What you build with it

  • Multi-VM clusters. A three-node database rig, a message-queue topology, a Kubernetes-the-hard-way class — boot each node as its own machine, and they find each other by name. The cluster survives snapshots: fork the whole set and the fork gets its own addresses on the same org network.
  • Client-server development. Run the backend in one machine and hit it from a teammate's machine — or from the same person's second tab — over the VPN, with real sockets and real latency instead of a mock.
  • Shared team services. Keep a long-lived machine running your package mirror, license server, or staging database, reachable by every org member's machine at a fixed internal name — and by nothing outside the org.
  • Pair debugging on live machines. SSH from your machine into a colleague's (with their access grant) over the private network. No public exposure, no tunnel gymnastics; the reachability is scoped to the org and to the ACLs you set.

How packets move

The wire path is the same substrate as Network-as-a-service: the kernel's packets leave the tab over WebTransport (HTTP/3) with a WebSocket fallback, framed per IETF MASQUE connect-ip. The difference is where they go. Public NIC traffic exits to the internet through a regional terminator; VPN traffic is switched between org machines and never exits at all.

  • Relayed by default. Each org network is anchored to a mesh of brintOS relays (the same edge POPs the NIC uses, fronted by anycast). Two machines in the same region switch packets through one relay hop; cross-region traffic rides the cloud backbone between relays. Relays forward ciphertext — the machine-to-machine encryption terminates only in the tabs.
  • Direct where possible. When two machines' browsers can reach each other (same LAN, or NAT traversal succeeds), the tunnel upgrades to a direct browser-to-browser path and the relay drops out of the loop. Same-office teammates get single-digit millisecond RTTs between their VMs.
  • Internal DNS, no MITM. *.<org>.internal resolves against the org control plane over the machine's stub resolver. Traffic between machines is end-to-end encrypted between the two kernels' sessions; unlike the free HTTPS fetch tier, there is no CA to install and nothing in the middle to trust.

Access control

Membership follows the org, and reachability follows policy. By default every member machine can reach every other member machine — the same-switch model.
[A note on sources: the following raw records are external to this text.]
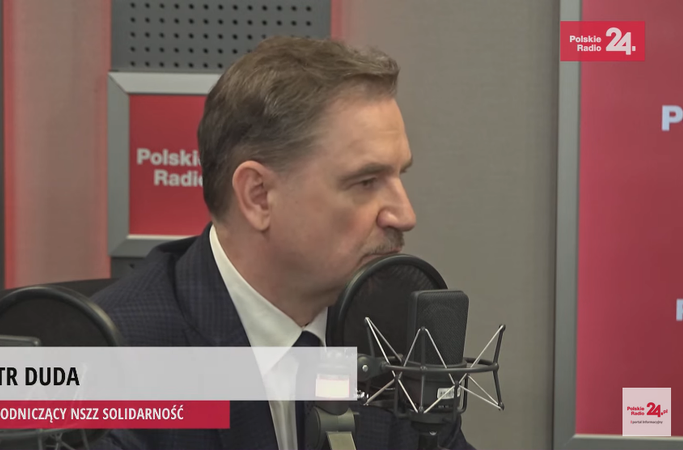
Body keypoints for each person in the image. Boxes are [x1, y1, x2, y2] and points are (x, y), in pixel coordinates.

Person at [92, 35, 473, 450]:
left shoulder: (390, 330)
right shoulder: (110, 363)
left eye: (399, 176)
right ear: (258, 196)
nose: (404, 215)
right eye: (366, 182)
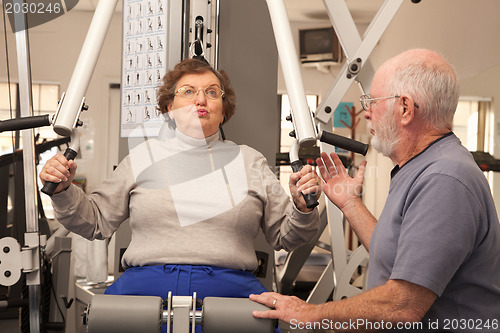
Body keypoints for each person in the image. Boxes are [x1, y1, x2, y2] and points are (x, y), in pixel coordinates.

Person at [40, 58, 321, 333]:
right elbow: (95, 221)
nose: (201, 100)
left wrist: (302, 208)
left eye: (212, 93)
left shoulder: (250, 161)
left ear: (223, 110)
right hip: (144, 288)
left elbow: (287, 237)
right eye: (188, 92)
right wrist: (64, 191)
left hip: (229, 291)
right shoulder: (142, 157)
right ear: (169, 108)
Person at [251, 49, 500, 331]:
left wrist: (308, 313)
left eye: (372, 101)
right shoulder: (421, 167)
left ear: (405, 109)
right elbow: (397, 256)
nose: (366, 112)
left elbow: (403, 306)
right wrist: (349, 203)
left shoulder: (444, 178)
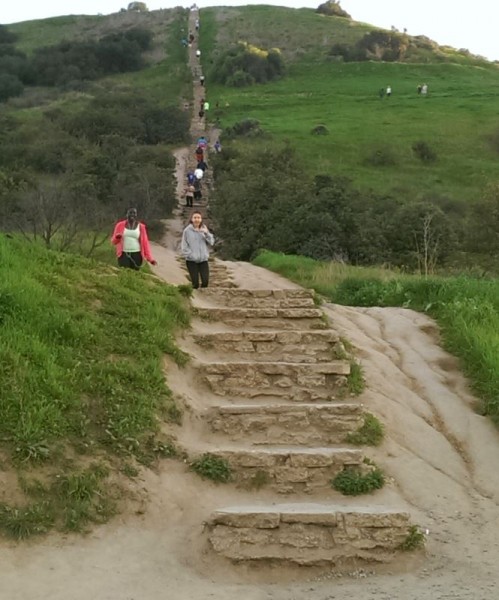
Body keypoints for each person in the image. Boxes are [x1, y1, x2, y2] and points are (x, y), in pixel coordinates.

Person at [181, 211, 214, 289]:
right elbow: (184, 246)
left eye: (198, 218)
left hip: (203, 260)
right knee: (195, 284)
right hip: (191, 261)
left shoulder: (204, 229)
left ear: (201, 219)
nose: (197, 219)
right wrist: (190, 255)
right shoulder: (187, 231)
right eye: (195, 217)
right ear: (191, 219)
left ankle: (203, 298)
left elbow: (211, 242)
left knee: (205, 282)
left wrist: (206, 233)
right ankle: (194, 298)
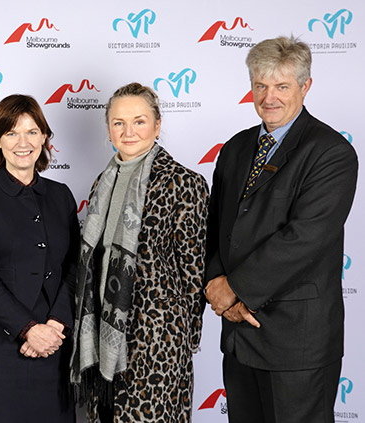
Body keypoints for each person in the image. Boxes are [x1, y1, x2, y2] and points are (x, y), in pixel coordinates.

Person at [205, 36, 358, 423]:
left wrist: (235, 290)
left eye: (282, 86)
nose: (269, 97)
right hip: (239, 337)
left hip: (296, 343)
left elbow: (303, 239)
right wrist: (215, 283)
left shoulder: (330, 153)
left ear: (305, 87)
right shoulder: (237, 148)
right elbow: (216, 225)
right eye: (261, 85)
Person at [70, 82, 209, 422]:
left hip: (156, 337)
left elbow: (193, 271)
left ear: (157, 125)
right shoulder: (102, 182)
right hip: (103, 330)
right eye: (118, 122)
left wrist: (180, 339)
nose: (128, 131)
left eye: (139, 121)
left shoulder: (183, 182)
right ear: (108, 129)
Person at [0, 94, 79, 422]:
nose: (22, 142)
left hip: (55, 344)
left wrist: (55, 325)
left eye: (32, 131)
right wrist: (28, 329)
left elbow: (73, 267)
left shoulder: (61, 195)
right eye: (11, 133)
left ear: (44, 137)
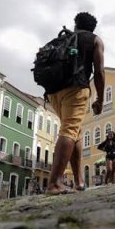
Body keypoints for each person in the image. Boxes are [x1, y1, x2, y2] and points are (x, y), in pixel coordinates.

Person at [45, 12, 105, 195]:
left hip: (53, 92)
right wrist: (100, 99)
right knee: (70, 130)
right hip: (75, 89)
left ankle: (79, 180)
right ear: (92, 28)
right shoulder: (94, 40)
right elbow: (100, 72)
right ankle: (54, 183)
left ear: (76, 24)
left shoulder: (65, 38)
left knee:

Org admins can tighten that with network ACLs: tag machines (prod, staging, ci) and write allow rules between tags and ports, so the staging database accepts 5432 from staging machines and nothing else. Rules are enforced at both ends of every tunnel — a packet a rule forbids is dropped before it leaves the sending tab. Removing a member from the org revokes their machines' keys immediately; there is no lingering credential to rotate.
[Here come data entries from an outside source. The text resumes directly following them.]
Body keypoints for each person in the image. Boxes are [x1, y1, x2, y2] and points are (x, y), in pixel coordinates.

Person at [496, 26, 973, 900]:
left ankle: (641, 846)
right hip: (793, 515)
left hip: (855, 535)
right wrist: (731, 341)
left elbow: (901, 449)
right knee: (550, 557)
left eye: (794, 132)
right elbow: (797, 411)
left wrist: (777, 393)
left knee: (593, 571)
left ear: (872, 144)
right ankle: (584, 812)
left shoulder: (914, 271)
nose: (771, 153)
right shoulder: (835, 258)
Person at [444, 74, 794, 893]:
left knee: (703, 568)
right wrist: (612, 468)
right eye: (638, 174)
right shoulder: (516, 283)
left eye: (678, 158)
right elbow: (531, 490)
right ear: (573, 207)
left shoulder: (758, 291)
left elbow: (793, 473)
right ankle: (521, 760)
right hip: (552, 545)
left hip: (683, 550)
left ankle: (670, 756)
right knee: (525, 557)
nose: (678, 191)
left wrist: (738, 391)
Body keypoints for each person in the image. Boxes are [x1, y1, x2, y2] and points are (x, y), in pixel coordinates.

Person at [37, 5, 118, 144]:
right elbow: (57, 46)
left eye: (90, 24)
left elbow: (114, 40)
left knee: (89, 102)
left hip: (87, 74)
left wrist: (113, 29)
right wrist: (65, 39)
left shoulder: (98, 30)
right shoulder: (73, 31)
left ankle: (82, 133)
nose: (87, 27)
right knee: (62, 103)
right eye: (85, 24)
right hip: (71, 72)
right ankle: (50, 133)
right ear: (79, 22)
What it costs, where it runs

The org VPN is included in Team and Enterprise plans — every machine an org member launches can join, with no per-machine charge. Relay bandwidth between your machines is metered under the same egress allowance as the paid NIC; direct browser-to-browser traffic is free, since it never touches us. On Enterprise, the relay mesh and the control plane can run inside your own VPC, so org traffic — relayed or not — never crosses brintOS infrastructure at all.

The point

A machine you can share like a repo is good. A network of them you can share like a repo is a different thing entirely: a whole environment — services, topology, and all — that a new teammate joins by accepting an org invite and clicking Launch. The browser keeps every machine sandboxed from the world; the org VPN is the one deliberate hole, and it points only at your team.